La députée travailliste Colette Avital a appelé le gouvernement à annuler les travaux prévus : "Nous devons éviter toute tension inutile à Jérusalem."

Yossi Beilin, député et président du parti Meretz, a qualifié ces travaux d’"irresponsables", et a dit qu’ils pourraient avoir des "conséquences dévastatrices". "Quiconque se souvient des conséquences de la visite d’Ariel Sharon au Mont du Temple et à l’ouverture du Mur des Lamentations, prend des risques immenses en termes de vies humaines et fait le jeu des extrémistes du côté palestinien", a-t-il ajouté.

Le député Gideon Saar (Likoud) a dit que c’étaient les critiques des députés de gauche qui étaient irresponsables et qui faisaient le jeu du Hamas et du Jihad islamique.

La réaction jordanienne (source : Ha’aretz)

Le roi Abdallah II de Jordanie [1] a dit mardi que les travaux d’excavations entrepris par Israël près de la Mosquée d’al-Aqsa à Jérusalem provoquent une dangereuse montée des tensions au Proche-Orient et pourraient faire dérailler les tentatives de relance des négociations.

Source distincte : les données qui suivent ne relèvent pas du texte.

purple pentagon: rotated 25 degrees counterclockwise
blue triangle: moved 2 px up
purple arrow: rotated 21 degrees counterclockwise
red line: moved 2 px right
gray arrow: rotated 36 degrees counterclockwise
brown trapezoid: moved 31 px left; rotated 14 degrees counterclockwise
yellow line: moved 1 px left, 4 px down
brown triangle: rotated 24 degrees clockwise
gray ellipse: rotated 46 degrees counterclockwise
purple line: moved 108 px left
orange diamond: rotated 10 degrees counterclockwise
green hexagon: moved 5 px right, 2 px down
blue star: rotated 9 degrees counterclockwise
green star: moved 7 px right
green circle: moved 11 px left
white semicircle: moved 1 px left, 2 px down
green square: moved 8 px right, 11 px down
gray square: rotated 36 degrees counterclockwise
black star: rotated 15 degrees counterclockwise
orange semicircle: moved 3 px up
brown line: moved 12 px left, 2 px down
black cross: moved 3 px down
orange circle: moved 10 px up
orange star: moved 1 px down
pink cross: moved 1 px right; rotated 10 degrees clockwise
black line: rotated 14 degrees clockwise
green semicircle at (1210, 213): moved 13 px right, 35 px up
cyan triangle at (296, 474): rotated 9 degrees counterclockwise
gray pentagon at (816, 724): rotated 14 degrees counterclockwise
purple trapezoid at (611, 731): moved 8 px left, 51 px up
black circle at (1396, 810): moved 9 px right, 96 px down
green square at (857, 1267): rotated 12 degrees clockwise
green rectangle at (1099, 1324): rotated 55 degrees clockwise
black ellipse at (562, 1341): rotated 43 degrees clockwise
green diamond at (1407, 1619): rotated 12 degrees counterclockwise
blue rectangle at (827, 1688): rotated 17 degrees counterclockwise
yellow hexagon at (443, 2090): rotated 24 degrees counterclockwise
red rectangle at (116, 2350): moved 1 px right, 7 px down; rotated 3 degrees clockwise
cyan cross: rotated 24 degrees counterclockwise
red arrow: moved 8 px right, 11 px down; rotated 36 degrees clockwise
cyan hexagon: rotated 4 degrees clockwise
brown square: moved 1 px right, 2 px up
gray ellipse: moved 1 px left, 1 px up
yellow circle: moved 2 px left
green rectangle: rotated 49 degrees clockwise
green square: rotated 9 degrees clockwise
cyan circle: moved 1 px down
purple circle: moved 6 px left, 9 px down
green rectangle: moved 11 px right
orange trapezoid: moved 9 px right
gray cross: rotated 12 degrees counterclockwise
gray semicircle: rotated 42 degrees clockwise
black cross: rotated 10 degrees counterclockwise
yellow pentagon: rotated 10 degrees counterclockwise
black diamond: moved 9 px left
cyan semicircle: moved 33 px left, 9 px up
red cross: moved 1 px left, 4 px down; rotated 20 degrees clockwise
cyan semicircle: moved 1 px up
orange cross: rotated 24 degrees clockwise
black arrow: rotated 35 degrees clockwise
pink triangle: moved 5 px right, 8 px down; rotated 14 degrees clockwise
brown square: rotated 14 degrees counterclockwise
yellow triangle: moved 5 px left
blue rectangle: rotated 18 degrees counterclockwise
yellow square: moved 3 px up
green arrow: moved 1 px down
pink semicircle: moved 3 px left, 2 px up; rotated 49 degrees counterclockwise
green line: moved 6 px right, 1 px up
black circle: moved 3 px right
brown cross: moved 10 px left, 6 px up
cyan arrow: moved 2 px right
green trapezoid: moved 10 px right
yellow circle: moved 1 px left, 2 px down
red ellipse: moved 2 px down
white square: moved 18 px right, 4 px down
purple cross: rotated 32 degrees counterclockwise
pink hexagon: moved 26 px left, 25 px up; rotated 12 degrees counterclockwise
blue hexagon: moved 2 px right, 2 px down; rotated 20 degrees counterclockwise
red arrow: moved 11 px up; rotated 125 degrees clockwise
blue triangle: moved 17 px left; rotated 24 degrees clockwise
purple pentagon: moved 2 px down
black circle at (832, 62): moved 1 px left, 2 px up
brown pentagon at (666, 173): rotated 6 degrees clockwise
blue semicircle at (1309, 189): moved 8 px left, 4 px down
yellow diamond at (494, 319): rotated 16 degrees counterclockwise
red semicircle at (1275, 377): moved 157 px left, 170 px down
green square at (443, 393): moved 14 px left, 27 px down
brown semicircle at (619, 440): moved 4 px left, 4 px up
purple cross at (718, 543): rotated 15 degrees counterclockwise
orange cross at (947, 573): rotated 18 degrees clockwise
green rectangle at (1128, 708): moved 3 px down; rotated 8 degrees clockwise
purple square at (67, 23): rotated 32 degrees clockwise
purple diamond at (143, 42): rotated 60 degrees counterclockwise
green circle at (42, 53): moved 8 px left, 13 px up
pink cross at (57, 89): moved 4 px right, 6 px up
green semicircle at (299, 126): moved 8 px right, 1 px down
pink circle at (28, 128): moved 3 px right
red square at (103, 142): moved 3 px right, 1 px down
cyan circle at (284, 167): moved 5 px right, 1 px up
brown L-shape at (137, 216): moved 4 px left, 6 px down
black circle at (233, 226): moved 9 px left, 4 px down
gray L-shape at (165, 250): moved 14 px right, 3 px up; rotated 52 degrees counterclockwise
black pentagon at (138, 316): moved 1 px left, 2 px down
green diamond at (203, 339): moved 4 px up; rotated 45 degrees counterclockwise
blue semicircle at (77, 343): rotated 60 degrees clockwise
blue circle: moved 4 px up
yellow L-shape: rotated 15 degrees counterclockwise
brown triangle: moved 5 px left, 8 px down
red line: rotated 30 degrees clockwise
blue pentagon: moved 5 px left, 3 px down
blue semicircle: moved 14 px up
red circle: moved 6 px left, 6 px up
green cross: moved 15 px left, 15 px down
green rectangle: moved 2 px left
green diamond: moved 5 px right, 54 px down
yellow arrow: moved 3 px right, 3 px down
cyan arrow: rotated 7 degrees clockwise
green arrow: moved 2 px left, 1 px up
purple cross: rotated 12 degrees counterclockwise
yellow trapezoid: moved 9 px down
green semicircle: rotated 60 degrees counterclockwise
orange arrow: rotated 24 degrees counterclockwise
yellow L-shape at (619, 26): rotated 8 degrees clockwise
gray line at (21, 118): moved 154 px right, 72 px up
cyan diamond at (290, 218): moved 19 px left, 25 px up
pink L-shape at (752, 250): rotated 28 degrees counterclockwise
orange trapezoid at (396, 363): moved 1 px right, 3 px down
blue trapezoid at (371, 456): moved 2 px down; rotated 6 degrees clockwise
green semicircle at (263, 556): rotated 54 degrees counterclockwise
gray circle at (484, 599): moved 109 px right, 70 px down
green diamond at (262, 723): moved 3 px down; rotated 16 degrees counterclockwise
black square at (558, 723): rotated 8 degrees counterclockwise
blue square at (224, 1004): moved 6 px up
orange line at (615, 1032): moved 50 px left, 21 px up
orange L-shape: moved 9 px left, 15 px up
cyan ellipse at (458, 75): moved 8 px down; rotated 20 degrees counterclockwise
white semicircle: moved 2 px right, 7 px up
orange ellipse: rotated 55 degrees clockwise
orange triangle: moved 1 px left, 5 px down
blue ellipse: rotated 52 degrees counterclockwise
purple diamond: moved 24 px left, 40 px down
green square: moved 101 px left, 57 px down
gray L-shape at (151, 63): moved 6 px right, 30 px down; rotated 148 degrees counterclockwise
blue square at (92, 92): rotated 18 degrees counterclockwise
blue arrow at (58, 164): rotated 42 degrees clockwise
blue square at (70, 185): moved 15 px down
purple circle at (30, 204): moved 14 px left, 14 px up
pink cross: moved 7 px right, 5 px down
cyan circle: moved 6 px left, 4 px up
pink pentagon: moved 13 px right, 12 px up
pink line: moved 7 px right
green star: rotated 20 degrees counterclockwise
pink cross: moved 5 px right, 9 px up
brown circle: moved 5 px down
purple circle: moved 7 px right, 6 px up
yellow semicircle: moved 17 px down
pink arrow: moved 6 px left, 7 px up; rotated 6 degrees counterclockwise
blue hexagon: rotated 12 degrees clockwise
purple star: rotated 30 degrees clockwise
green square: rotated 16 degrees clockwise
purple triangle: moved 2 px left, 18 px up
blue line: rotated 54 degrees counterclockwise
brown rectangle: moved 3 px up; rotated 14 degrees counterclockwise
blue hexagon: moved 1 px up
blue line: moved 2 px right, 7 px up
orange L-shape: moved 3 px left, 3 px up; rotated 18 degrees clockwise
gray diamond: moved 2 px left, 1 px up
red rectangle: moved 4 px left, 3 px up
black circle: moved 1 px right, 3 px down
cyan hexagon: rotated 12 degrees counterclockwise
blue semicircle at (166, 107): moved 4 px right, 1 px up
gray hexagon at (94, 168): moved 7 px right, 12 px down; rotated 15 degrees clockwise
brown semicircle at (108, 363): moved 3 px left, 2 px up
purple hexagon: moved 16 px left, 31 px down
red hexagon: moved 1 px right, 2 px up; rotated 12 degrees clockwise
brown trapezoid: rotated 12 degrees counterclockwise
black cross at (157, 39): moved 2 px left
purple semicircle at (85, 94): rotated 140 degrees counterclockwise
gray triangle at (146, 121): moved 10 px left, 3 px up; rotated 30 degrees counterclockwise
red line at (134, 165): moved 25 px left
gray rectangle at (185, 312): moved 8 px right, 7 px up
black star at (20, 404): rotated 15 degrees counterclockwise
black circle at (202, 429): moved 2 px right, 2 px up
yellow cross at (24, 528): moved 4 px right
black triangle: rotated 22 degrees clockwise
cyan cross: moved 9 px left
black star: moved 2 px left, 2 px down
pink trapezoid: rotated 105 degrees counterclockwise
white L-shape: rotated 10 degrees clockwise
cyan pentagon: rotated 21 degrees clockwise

"Ce que fait Israël, par ses pratiques et ses attaques contre nos lieux saints musulmans constitue une violation flagrante qui ne peut être acceptée sous aucun prétexte", a dit le roi cité par l’agence de presse jordanienne Petra. "Ces mesures ne feront que créer une atmosphère qui n’aidera en aucune manière au succès des efforts entrepris pour relancer le processus de paix. Il s’agit d’une escalade dangereuse à laquelle nous assistons ces dernières heures... ces travaux et ces excavations menacent les fondations de la Mosquée d’al-Aqsa", a-t-il ajouté.

Une réaction palestinienne officielle (source : Wafa)

De son côté, l’agence de presse palestinienne annonçait aujourd’hui que "des bulldozers israéliens sont en train de détruire la Mosquée d’al-Aqsa".